-- Text section --
-.-.-

Loretta Fahrenholz’s video Ditch Plains is composed of a patchwork of sequences. She constructs her film by juxtaposing stylized takes of street dance performances or images of the disasters at Far Rockaway caused by hurricane Sandy.

A dancer goes back and forth in a corridor, a crooked silhouette contorts itself from anxiety on an unmade bed, bodies collapsed on the ground suddenly come to life, dancers, characterized by pixilated gestures, pretend to fight to the death. Their movements are robots-like: the machine man and the zombie only belong to fiction.Ditch Plains strongly raises questions related to technology and man caught up in mediatized environments. The hip-hop music accentuates the resemblance with to a trashy horror movie. Loretta Fahrenholz manages to capture the odd or intimate moments that occur in these little communities, moments where one forgets the presence of the camera.

-.-.-

-- Record set --
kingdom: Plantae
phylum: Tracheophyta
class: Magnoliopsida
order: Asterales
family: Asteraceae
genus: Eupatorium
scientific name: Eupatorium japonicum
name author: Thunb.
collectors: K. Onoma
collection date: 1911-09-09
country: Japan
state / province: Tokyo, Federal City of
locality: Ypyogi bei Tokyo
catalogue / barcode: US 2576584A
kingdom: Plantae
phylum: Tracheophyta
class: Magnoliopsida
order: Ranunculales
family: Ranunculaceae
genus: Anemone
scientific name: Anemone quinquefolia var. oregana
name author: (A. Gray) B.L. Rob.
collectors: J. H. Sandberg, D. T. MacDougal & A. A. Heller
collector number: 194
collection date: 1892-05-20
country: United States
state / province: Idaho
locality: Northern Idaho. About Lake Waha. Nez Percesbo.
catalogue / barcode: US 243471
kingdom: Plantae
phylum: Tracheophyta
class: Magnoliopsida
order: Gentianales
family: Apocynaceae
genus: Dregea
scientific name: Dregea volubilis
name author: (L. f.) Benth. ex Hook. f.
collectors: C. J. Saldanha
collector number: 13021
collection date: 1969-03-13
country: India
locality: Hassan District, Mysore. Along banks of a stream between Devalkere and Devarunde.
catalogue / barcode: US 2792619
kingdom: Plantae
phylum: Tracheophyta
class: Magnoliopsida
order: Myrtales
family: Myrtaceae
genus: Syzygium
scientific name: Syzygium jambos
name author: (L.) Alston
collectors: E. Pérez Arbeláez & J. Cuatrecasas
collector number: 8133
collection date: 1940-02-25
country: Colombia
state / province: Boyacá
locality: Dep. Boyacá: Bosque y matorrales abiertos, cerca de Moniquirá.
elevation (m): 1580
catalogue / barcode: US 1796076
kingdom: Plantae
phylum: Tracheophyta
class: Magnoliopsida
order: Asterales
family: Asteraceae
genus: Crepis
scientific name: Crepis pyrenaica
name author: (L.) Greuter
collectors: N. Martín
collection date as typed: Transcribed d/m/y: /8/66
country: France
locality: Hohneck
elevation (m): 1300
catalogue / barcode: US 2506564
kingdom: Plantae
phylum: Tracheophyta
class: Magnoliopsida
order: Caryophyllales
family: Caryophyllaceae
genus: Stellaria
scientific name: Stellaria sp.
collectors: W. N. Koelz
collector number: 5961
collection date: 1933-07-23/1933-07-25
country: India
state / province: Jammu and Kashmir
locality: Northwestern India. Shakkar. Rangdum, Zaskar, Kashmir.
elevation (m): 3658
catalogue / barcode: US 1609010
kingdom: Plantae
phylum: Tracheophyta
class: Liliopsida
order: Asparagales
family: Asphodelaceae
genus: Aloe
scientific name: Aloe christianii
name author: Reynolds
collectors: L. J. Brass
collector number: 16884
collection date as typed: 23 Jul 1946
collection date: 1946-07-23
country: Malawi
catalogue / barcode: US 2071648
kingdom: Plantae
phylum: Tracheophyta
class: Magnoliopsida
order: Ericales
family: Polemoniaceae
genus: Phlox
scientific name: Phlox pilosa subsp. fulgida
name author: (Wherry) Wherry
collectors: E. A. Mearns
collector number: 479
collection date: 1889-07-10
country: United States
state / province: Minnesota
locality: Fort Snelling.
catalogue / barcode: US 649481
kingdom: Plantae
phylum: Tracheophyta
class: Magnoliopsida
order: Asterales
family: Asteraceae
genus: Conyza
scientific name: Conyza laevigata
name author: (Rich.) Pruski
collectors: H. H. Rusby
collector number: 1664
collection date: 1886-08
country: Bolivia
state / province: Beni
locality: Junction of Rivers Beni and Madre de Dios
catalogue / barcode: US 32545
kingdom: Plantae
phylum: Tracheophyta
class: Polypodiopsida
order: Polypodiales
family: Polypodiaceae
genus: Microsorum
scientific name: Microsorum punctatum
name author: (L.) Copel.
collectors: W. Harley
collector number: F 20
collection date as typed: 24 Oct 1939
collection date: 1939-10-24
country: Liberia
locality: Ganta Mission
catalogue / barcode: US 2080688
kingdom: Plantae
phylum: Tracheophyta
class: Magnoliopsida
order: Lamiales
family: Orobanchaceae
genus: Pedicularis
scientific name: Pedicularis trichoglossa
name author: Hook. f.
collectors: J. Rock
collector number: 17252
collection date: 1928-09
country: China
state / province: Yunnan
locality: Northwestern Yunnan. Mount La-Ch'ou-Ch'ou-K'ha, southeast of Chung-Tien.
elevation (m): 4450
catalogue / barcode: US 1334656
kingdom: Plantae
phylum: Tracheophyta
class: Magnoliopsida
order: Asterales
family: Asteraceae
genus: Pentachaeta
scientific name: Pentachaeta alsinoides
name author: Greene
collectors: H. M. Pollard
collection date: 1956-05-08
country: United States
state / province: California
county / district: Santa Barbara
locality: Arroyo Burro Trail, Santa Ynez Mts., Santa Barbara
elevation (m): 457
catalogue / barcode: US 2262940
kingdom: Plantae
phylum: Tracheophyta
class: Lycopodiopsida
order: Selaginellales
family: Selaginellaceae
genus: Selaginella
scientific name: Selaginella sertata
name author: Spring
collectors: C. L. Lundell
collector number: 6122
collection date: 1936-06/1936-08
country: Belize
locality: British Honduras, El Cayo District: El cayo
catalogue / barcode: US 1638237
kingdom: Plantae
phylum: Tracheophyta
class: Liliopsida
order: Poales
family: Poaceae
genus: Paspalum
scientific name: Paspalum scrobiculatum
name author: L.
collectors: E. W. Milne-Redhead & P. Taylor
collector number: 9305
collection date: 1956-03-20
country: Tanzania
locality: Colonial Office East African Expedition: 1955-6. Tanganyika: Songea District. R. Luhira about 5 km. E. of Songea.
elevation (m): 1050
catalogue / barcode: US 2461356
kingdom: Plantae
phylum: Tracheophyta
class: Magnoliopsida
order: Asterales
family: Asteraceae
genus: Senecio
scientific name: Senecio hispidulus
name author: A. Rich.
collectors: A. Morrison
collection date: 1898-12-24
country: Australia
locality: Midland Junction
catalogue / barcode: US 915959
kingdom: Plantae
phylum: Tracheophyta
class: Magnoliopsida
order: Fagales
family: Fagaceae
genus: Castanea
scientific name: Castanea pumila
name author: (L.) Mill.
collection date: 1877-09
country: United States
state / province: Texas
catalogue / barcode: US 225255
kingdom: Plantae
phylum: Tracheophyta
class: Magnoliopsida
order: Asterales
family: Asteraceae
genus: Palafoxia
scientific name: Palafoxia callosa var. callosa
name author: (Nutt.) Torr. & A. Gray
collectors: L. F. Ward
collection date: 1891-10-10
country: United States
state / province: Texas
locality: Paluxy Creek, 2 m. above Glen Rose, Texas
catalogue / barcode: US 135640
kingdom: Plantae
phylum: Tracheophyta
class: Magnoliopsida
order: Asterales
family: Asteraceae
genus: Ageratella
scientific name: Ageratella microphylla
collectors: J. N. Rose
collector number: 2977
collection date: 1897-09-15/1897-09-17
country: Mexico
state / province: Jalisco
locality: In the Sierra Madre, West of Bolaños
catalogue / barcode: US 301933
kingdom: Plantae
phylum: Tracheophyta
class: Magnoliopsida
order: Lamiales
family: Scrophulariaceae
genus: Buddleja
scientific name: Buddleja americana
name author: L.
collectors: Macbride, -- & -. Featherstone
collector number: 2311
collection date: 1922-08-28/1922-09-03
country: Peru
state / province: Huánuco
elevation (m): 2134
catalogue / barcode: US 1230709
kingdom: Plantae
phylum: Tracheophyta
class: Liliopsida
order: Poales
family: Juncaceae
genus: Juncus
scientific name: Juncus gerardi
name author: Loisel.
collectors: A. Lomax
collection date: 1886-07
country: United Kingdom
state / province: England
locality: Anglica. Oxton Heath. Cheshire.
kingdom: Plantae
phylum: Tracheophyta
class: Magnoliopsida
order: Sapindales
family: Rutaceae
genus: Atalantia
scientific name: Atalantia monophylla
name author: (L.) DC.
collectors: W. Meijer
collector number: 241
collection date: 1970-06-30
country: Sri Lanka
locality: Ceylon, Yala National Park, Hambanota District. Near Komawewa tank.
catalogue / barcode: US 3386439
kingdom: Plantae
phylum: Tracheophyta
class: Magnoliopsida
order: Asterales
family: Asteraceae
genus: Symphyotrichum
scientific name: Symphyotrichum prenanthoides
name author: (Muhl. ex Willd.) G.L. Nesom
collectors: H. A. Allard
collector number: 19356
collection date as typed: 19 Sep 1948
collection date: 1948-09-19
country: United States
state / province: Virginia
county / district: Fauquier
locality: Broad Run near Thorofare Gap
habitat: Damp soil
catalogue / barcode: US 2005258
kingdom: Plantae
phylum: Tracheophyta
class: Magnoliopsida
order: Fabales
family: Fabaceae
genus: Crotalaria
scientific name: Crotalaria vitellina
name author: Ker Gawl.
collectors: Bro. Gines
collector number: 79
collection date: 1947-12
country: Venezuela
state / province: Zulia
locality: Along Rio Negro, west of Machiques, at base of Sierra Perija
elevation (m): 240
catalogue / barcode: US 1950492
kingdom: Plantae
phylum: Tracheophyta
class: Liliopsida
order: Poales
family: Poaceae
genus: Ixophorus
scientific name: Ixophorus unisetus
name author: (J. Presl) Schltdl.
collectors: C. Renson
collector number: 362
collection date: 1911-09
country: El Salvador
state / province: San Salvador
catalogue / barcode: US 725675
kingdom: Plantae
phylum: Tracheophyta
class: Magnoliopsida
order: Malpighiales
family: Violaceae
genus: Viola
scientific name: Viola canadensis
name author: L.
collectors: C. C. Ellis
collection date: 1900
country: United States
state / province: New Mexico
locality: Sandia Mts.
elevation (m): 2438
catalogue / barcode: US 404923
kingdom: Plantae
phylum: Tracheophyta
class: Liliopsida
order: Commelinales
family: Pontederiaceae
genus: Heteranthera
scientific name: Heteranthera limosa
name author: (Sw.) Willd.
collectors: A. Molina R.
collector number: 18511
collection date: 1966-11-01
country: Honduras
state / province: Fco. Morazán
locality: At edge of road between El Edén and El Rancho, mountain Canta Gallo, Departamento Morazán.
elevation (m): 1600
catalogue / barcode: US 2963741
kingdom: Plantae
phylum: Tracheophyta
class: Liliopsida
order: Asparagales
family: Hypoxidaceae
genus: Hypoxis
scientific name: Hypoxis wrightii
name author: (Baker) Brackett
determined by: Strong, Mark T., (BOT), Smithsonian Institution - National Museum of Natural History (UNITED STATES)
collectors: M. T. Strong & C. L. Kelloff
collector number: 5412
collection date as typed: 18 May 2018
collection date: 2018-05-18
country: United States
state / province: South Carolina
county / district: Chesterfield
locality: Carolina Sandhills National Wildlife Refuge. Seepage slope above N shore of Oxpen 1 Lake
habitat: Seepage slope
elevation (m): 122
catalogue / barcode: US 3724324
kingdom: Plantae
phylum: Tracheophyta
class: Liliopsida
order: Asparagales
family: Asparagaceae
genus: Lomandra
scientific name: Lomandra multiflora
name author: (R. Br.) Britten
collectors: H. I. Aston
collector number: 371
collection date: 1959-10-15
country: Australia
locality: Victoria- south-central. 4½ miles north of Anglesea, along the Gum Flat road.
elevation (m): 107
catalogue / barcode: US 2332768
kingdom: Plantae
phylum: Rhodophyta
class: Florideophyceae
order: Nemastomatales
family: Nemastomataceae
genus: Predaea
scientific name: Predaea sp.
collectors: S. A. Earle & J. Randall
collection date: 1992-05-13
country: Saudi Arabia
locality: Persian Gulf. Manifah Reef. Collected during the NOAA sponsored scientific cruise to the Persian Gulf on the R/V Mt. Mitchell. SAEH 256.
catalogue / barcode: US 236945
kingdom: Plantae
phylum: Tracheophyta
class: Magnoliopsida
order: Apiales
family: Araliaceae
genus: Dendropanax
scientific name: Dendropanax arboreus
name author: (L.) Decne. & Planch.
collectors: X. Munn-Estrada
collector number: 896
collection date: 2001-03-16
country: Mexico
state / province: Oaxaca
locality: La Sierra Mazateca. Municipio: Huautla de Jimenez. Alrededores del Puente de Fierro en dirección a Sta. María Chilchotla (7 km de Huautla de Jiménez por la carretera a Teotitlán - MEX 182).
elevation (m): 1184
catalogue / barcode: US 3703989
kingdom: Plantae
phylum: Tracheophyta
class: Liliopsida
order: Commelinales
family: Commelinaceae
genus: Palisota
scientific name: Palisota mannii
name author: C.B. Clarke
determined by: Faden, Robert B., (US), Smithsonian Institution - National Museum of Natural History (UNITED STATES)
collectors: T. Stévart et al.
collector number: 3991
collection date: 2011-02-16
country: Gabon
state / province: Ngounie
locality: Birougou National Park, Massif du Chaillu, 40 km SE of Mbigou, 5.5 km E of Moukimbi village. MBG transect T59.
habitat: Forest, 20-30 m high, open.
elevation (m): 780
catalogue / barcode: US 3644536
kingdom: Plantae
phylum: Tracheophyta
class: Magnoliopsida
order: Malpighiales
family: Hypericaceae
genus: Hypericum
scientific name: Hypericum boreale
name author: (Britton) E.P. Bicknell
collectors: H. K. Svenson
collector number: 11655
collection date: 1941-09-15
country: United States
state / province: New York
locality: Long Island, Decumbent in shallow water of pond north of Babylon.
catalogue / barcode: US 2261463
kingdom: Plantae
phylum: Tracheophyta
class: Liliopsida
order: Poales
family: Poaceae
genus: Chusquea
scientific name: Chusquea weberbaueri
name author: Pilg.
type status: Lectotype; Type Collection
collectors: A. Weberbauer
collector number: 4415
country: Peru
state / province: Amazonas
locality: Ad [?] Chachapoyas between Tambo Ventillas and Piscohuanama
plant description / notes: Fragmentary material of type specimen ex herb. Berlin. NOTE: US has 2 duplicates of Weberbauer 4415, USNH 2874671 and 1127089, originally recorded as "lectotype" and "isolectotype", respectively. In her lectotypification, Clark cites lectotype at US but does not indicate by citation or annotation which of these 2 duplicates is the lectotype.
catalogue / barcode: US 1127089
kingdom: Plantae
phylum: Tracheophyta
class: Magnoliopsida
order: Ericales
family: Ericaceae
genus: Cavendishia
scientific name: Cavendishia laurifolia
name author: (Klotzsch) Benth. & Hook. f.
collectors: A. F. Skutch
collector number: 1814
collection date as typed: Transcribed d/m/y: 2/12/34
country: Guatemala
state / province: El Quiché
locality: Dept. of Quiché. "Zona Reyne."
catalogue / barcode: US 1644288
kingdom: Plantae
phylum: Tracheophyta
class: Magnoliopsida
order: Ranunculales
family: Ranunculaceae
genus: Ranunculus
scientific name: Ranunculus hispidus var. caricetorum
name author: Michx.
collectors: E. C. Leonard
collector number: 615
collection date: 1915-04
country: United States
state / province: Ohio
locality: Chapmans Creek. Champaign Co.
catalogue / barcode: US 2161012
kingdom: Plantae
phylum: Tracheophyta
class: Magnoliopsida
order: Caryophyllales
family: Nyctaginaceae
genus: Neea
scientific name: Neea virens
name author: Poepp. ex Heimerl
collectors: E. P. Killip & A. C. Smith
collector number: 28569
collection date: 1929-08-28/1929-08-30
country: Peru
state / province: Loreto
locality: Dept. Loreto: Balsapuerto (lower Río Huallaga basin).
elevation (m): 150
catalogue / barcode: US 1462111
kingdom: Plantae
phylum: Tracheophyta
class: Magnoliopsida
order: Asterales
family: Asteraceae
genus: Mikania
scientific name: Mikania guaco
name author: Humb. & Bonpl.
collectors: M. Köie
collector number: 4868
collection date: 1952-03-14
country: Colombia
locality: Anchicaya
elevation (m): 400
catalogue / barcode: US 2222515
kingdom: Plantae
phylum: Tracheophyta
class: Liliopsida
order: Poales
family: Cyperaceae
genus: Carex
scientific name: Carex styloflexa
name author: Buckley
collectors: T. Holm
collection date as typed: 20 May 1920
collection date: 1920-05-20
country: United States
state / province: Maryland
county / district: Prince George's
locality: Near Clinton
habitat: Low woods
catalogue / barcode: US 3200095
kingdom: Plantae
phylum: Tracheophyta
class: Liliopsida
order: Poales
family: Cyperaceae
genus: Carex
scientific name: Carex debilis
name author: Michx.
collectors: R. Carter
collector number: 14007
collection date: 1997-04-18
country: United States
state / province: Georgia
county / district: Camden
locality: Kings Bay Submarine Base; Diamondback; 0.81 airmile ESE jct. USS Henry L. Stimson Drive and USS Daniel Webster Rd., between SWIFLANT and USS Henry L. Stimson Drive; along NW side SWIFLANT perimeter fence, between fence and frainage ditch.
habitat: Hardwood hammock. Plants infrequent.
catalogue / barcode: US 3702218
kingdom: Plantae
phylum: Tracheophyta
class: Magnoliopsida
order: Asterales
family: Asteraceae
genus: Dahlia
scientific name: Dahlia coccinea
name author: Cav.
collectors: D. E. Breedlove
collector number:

-.-.-

-- Instruction --
In the review of the video Ditch Plains above, what caused the disasters at Far Rockaway?

-- Full answer --
Hurricane Sandy